Dozens of Israeli Holocaust survivors demonstrated outside the Polish Embassy in Tel Aviv to protest a new law in Poland that outlaws blaming the country for Nazi crimes.
On Thursday, the survivors entered the embassy compound and surrounded a diplomat’s vehicle waving signs and shouting slogans.
They carried signs in Hebrew and Polish saying “No law will erase history,” “The Polish law spits in the Israeli people’s face” and “I still have nightmares because of what the Poles did,” Ynet reported. The demonstrators also shouted “Nobody will forget what you did.”
Several of the survivors, who were accompanied by younger Israelis, stood in front of the embassy and told their personal stories of suffering caused by the Poles during the Holocaust, according to reports.

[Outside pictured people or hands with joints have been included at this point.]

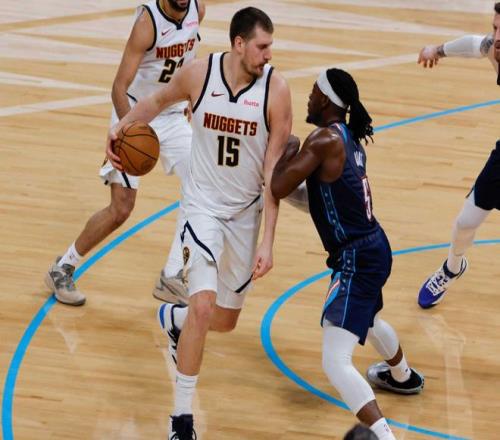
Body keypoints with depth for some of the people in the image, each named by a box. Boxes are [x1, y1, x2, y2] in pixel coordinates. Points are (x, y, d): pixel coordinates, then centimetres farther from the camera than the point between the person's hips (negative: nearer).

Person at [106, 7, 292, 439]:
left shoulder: (276, 88, -16)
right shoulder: (198, 73, -14)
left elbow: (273, 171, -14)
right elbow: (160, 100, 12)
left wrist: (267, 242, -18)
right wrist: (123, 125, -4)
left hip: (247, 209, 2)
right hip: (204, 204, -2)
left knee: (225, 321, 14)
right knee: (203, 307, -21)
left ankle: (173, 318, 51)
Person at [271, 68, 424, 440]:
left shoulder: (325, 139, -20)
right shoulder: (350, 138, 8)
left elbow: (279, 188, -23)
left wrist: (290, 150, -7)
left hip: (356, 259, -10)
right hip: (374, 248, 10)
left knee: (336, 362, -17)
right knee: (369, 318, 41)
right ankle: (402, 377, 69)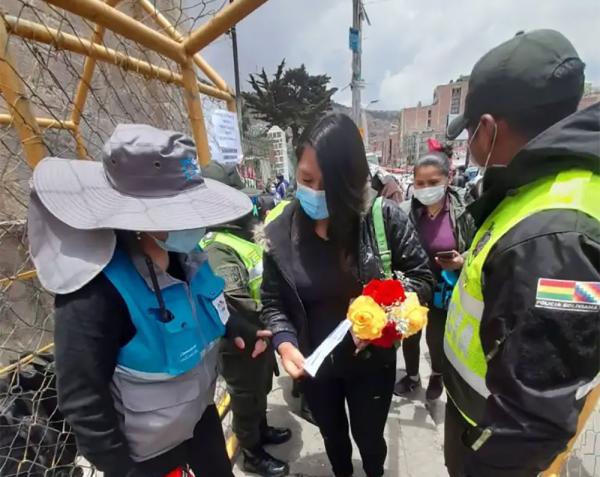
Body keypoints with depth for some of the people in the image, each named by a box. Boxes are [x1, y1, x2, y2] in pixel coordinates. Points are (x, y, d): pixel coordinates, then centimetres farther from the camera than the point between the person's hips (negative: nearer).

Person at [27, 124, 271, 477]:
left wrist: (239, 330, -1)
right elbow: (82, 403, -24)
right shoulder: (98, 289, -32)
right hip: (148, 449, -5)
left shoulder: (185, 254, -12)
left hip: (200, 412, 6)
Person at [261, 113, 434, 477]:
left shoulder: (385, 218, -20)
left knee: (369, 437, 25)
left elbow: (423, 279, -10)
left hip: (371, 362, -1)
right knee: (332, 434, 30)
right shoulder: (280, 232, -15)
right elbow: (273, 302, -6)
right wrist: (285, 344, -23)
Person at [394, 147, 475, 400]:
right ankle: (412, 375, 49)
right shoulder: (405, 211, -16)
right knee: (409, 335, 19)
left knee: (436, 337, 18)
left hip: (444, 290, -1)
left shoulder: (463, 211, -17)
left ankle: (437, 375, 51)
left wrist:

Polish President Andrzej Duda signed the controversial legislation on Tuesday after both houses of parliament passed the measure. He also announced that he would send the law to Poland’s Constitutional Tribunal for review. Ukraine, Lithuania and Latvia have passed similar laws since 2010.
Critics of the law include Israeli leaders, the Yad Vashem Holocaust memorial in Jerusalem, the U.S. State Department and Jewish groups.
Also Thursday, a special team of Israeli government ministers established to assist Holocaust survivors met in Jerusalem and agreed to improve coordination among the ministries responsible for the survivors to ensure they receive government resources. According to the plan, the deputy finance minister will head the team to ensure that assistance to the survivors is the top priority of those ministries.